When the string "durée" is part of a line below, that line should be copied.
◆ ◆ ◆
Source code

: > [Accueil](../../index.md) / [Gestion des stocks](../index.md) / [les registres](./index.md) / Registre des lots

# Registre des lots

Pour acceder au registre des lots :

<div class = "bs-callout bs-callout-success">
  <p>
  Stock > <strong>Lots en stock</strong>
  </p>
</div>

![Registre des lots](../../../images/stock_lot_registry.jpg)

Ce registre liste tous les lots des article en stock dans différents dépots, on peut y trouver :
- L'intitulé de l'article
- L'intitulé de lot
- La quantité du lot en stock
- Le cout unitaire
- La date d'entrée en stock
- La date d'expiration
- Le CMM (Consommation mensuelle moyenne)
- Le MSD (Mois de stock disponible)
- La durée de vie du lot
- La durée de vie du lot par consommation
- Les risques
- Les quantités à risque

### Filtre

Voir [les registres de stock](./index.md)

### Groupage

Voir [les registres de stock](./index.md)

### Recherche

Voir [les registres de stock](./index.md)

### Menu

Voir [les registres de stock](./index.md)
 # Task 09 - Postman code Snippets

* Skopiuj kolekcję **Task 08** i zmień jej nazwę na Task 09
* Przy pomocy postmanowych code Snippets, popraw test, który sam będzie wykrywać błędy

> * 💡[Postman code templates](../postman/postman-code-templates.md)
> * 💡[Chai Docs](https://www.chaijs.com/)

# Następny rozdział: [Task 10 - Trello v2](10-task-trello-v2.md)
◆ ◆ ◆
→ WORKED SOLUTION:
- La durée de vie du lot
- La durée de vie du lot par consommation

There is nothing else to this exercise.